Longer listens: Betty Friedan in 1966

Published February 7, 2006 5:30PM (EST)

When Betty Friedan died Feb. 4 on her 85th birthday, the women's liberation movement that began in the late 1960s lost one of its chief architects and most recognizable faces. Freidan is, of course, best known for her first book "The Feminine Mystique," a searing attack on the limitation of women's lives to housewifery that has sold more than 3 million copies since its publication in 1963. She was also a founding member of the National Organization for Women and NARAL Pro-Choice America.

Friedan's contribution to this Harvard Law School forum (1:42:57, Real Audio) from February 1966, a few months before the founding of NOW, provides both a summary of the basic arguments of "The Feminine Mystique" and a glimpse of just how radical those arguments were 40 years ago. The forum's title, "Women -- Dare We Not Discriminate?" offers a hint at the state of things in 1966. Friedan, who is joined by Mary Bunting, then president of Radcliffe College, and Pauli Murray, author of "Jane Crow and the Law," begins her comments by noting that Indira Gandhi's gender played little role in her recent election as prime minister of India, while in the U.S., when discrimination on the basis of sex was added to Title VII of the Civil Rights Act, it was "treated as a joke" by Congress.

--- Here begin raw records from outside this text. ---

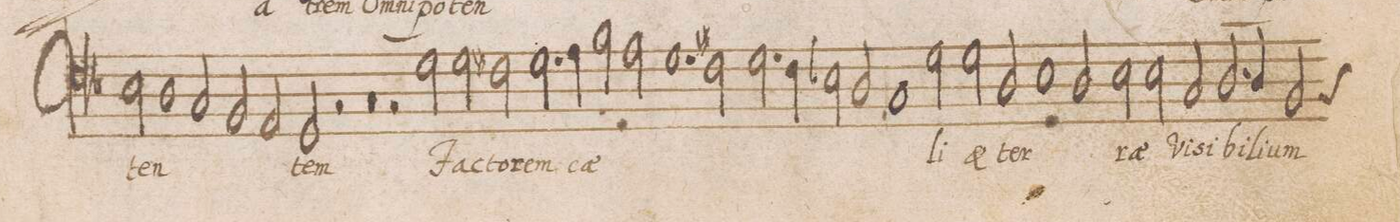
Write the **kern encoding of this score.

**kern	**text
*I"TENOR	*
*clefC4	*
*k[b-]	*
*met(C|)	*
*M2/1	*
=8-	=8-
2B-y\	-ten-
1A	.
2G/	.
=9-	=9-
2F/	.
2E/	.
2D/	-tem
2r	.
=10-	=10-
0r	.
=11-	=11-
2r	.
2d\	Fac-
2d\	-to-
2c#X\	-rem
=12-	=12-
2.d\	cae-
4e\	.
2f\	.
2e\	.
=13-	=13-
1.d	.
2c#X\	.
=14-	=14-
2.d\	.
4cny\	.
2B-X\	.
2A/	.
=15-	=15-
1G	.
2d\	-li
2d\	et
=16-	=16-
2A/	ter-
1B-	.
2A/	.
=17-	=17-
2B-\	-rae
2B-\	vi-
2G/	-si-
2.A/	-bi-
=18-	=18-
4A/	-li-
2F/	-um
*-	*-
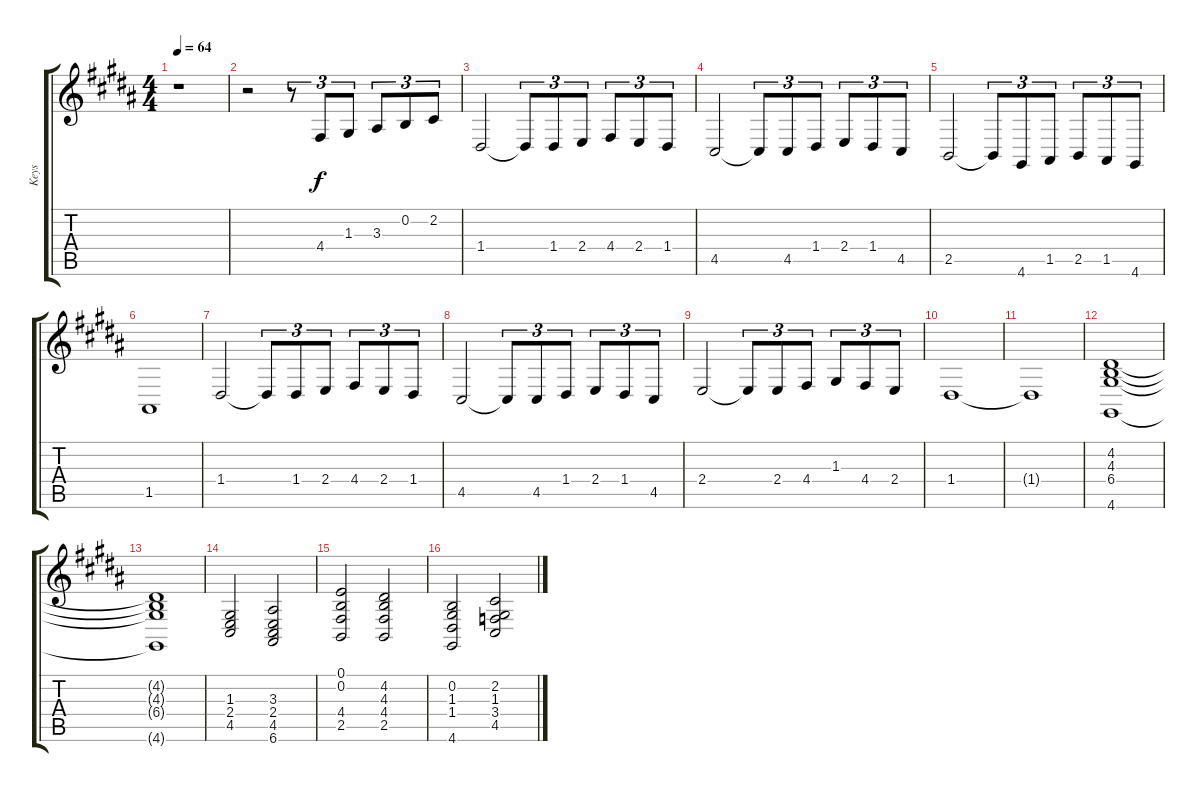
\track ("Keys" "Keys") {instrument lead6voice}
\staff {score tabs}
\tuning (E4 B3 G3 D3 A2 E2) {hide}
\ts (4 4)
\tempo 64
\clef g2
\ks g#minor
r.1{dy f} |
r.2 r.8{tu (3 2)} 4.4.8{tu (3 2) volume 10} 1.3.8{tu (3 2)} 3.3.8{tu (3 2)} 0.2.8{tu (3 2)} 2.2.8{tu (3 2)} |
1.4.2 1.4{t}.8{tu (3 2)} 1.4.8{tu (3 2)} 2.4.8{tu (3 2)} 4.4.8{tu (3 2)} 2.4.8{tu (3 2)} 1.4.8{tu (3 2)} |
4.5.2 4.5{t}.8{tu (3 2)} 4.5.8{tu (3 2)} 1.4.8{tu (3 2)} 2.4.8{tu (3 2)} 1.4.8{tu (3 2)} 4.5.8{tu (3 2)} |
2.5.2 2.5{t}.8{tu (3 2)} 4.6.8{tu (3 2)} 1.5.8{tu (3 2)} 2.5.8{tu (3 2)} 1.5.8{tu (3 2)} 4.6.8{tu (3 2)} |
1.5.1 |
1.4.2 1.4{t}.8{tu (3 2)} 1.4.8{tu (3 2)} 2.4.8{tu (3 2)} 4.4.8{tu (3 2)} 2.4.8{tu (3 2)} 1.4.8{tu (3 2)} |
4.5.2 4.5{t}.8{tu (3 2)} 4.5.8{tu (3 2)} 1.4.8{tu (3 2)} 2.4.8{tu (3 2)} 1.4.8{tu (3 2)} 4.5.8{tu (3 2)} |
2.4.2 2.4{t}.8{tu (3 2)} 2.4.8{tu (3 2)} 4.4.8{tu (3 2)} 1.3.8{tu (3 2)} 4.4.8{tu (3 2)} 2.4.8{tu (3 2)} |
1.4.1 |
1.4{t}.1 |
(4.2 4.3 6.4 4.6).1{volume 8} |
(4.2{t} 4.3{t} 6.4{t} 4.6{t}).1 |
(1.3 2.4 4.5).2 (3.3 2.4 4.5 6.6).2 |
(0.1 0.2 4.4 2.5).2 (4.2 4.3 4.4 2.5).2 |
(0.2 1.3 1.4 4.6).2 (2.2 1.3 3.4 4.5).2
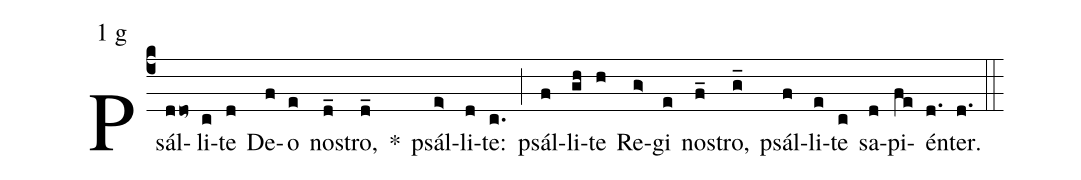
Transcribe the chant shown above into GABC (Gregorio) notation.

mode:1 g;
%%
(c4) Psál(ddo~)li(c)te(d) De(f)o(e) nos(d_)tro,(d_) *() psál(e>)li(d)te:(c.) (;) psál(f)li(gh)te(h) Re(g>)gi(e) nos(f_)tro,(g_) psál(f)li(e)te(c) sa(d)pi(fe)én(d.)ter.(d.) (::)
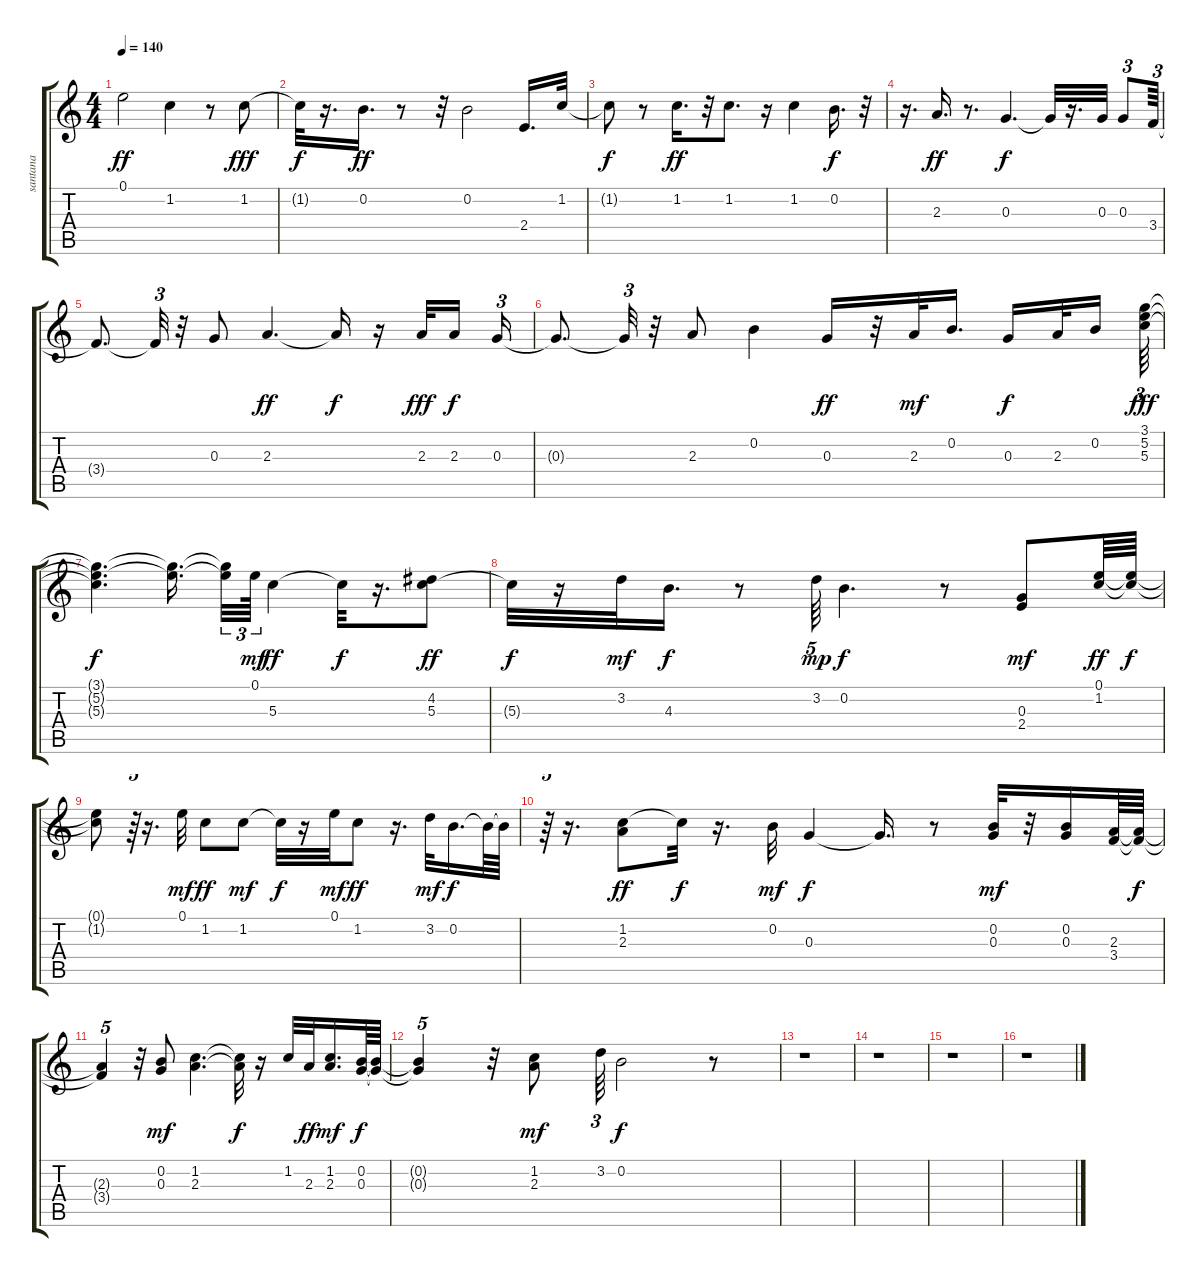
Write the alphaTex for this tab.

\track ("santana" "santana") {instrument distortionguitar}
\staff {score tabs}
\tuning (E4 B3 G3 D3 A2 E2) {hide}
\ts (4 4)
\tempo 140
\clef g2
\ks c
0.1.2{dy ff} 1.2.4 r.8 1.2.8{dy fff} |
1.2{t}.32{dy f} r.16{d} 0.2.16{d dy ff} r.8 r.32 0.2.2 2.4.16{d} 1.2.32 |
1.2{t}.8{dy f} r.8 1.2.16{d dy ff} r.32 1.2.8{d} r.16 1.2.4 0.2.16{d dy f} r.32 |
r.16{d} 2.3.16{d dy ff} r.8{d} 0.3.4{d dy f} 0.3{t}.32 r.16{d} 0.3.32 0.3.8{tu (3 2)} 3.4.64{tu (3 2)} |
3.4{t}.8{d} 3.4{t}.32{tu (3 2)} r.32 0.3.8 2.3.4{d dy ff} 2.3{t}.16{dy f} r.16 2.3.32{dy fff} 2.3.16{dy f} 0.3.16{tu (3 2)} |
0.3{t}.8{d} 0.3{t}.32{tu (3 2)} r.32 2.3.8 0.2.4 0.3.16{dy ff} r.32 2.3.32{dy mf} 0.2.16{d} 0.3.16{dy f} 2.3.32 0.2.16 (3.1 5.2 5.3).64{tu (3 2) dy fff} |
(3.1{t} 5.2{t} 5.3{t}).4{d dy f} (3.1{t} 5.2{t}).16{d} (3.1{t} 5.2{t}).32{tu (3 2)} 0.1.64{tu (3 2) dy mf} 5.3.4{dy ff} 5.3{t}.32{dy f} r.16{d} (4.2 5.3).8{dy ff} |
5.3{t}.32{dy f} r.16 3.2.32{dy mf} 4.3.16{d dy f} r.8 3.2.64{tu (5 4) dy mp} 0.2.4{d dy f} r.8 (0.3 2.4).8{dy mf} (0.1 1.2).64{dy ff} (0.1{t} 1.2{t}).64{dy f} |
(0.1{t} 1.2{t}).8 r.64{tu (5 4)} r.16{d} 0.1.32{dy mf} 1.2.8{dy ff} 1.2.8{dy mf} 1.2{t}.32{dy f} r.16 0.1.32{dy mf} 1.2.8{dy ff} r.16{d} 3.2.32{dy mf} 0.2.16{d dy f} 0.2{t}.64 0.2{t}.64 |
r.64{tu (5 4)} r.16{d} (1.2 2.3).8{dy ff} 1.2{t}.32{dy f} r.16{d} 0.2.32{dy mf} 0.3.4{dy f} 0.3{t}.16{d} r.8 (0.2 0.3).32{dy mf} r.32 (0.2 0.3).16 (2.3 3.4).64 (2.3{t} 3.4{t}).64{dy f} |
(2.3{t} 3.4{t}).4{tu (5 4)} r.32 (0.2 0.3).8{dy mf} (1.2 2.3).4{d} (1.2{t} 2.3{t}).32{dy f} r.16 1.2.32 2.3.32{dy ff} (1.2 2.3).16{d dy mf} (0.2 0.3).64{dy f} (0.2{t} 0.3{t}).64 |
(0.2{t} 0.3{t}).4{tu (5 4)} r.32 (1.2 2.3).8{dy mf} 3.2.64{tu (3 2)} 0.2.2{dy f} r.8 |
r.1 |
r.1 |
r.1 |
r.1
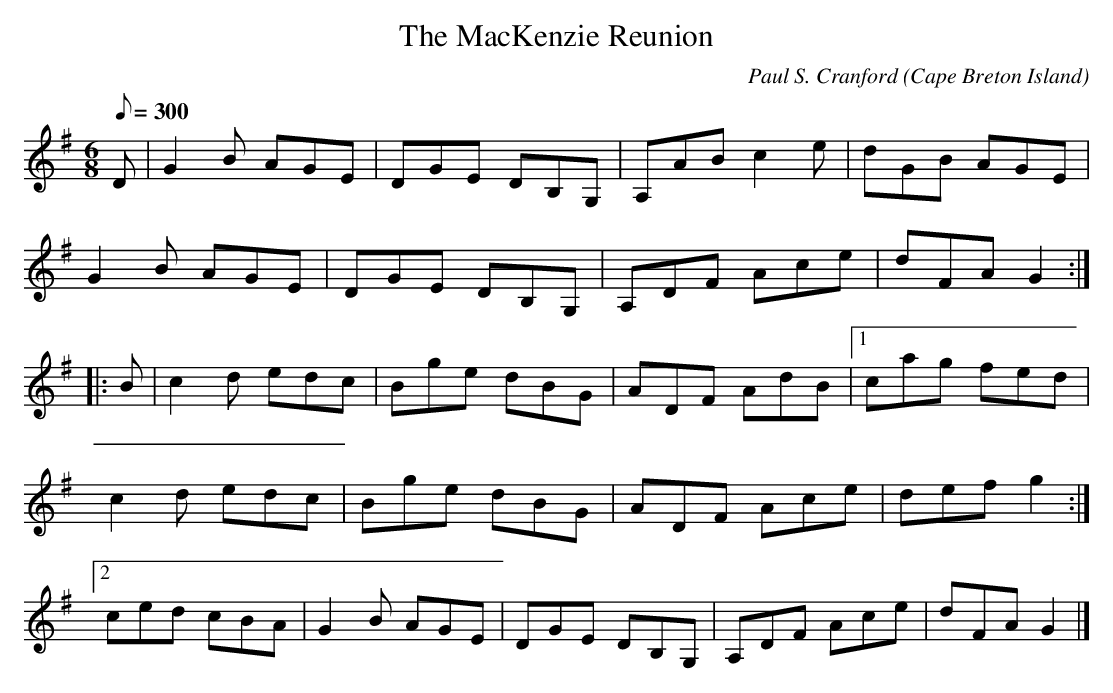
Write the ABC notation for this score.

X:1
T:The MacKenzie Reunion
C:Paul S. Cranford
O:Cape Breton Island
L:1/8
Q:300
M:6/8
K:G
D|G2 B AGE|DGE DB,G,|A,AB c2 e|dGB AGE|
G2 B AGE|DGE DB,G,|A,DF Ace|dFA G2:|
|:B|c2 d edc|Bge dBG|ADF AdB|[1cag fed|
c2 d edc|Bge dBG|ADF Ace|def g2:|
[2ced cBA|G2 B AGE|DGE DB,G,|A,DF Ace|dFA G2|]
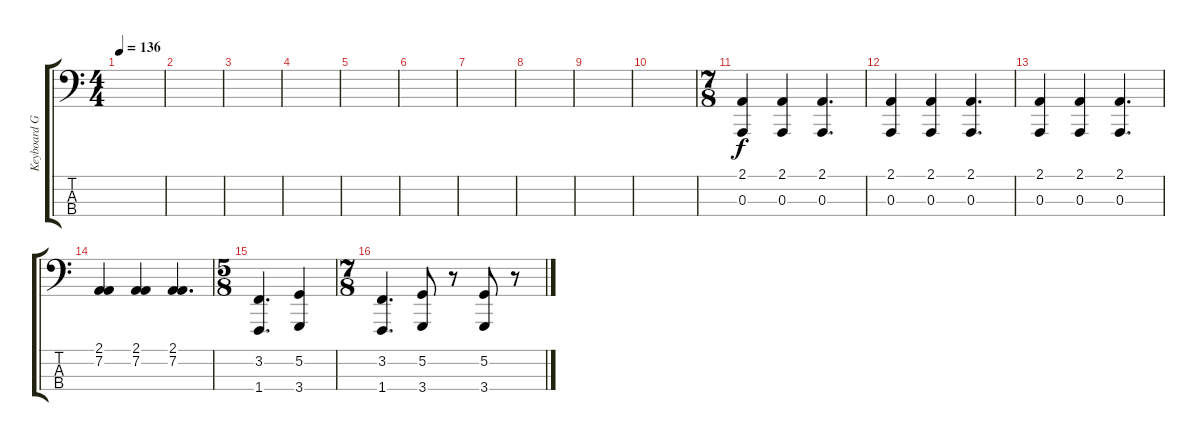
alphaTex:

\track ("Keyboard Geddy Lee" "Keyboard G") {instrument lead1square}
\staff {score tabs}
\tuning (G2 D2 A1 E1) {hide}
\ts (4 4)
\tempo 136
\clef f4
\ks c
|
|
|
|
|
|
|
|
|
|
\ts (7 8)
(2.1 0.3).4 (2.1 0.3).4 (2.1 0.3).4{d} |
(2.1 0.3).4 (2.1 0.3).4 (2.1 0.3).4{d} |
(2.1 0.3).4 (2.1 0.3).4 (2.1 0.3).4{d} |
(2.1 7.2).4 (2.1 7.2).4 (2.1 7.2).4{d} |
\ts (5 8)
(3.2 1.4).4{d} (5.2 3.4).4 |
\ts (7 8)
(3.2 1.4).4{d} (5.2 3.4).8 r.8 (5.2 3.4).8 r.8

"Are women truly free and equal then," Friedan asks, "if they are forced to make a choice that no boy or man is ever forced to make, that is, somehow implicitly to choose between the desired fulfillments of marriage and family and the full development and realization of whatever potential ability is in them in some serious commitment to society?" Freidan also identifies men as fellow victims of the feminine mystique: "The enemy of women today in this country, however, is not men, at least I don't think so," she declares. "When a woman is told to make marriage all of life in a time and a place where no man can possibly expect to make marriage all of life, that woman is by definition going to demand so much of marriage that she is going to find the man inadequate."

During the forum's question-and-answer period a man rises and asks, "Should women start doing different things, or should we start taking seriously what they are doing now?" Here is Friedan's answer: "Homemaking isn't ruled out by what I say. The fact of life is that women in America, with the lifestyle they have today, simply cannot, for the most part, use all of their abilities or all their years productively only in homemaking."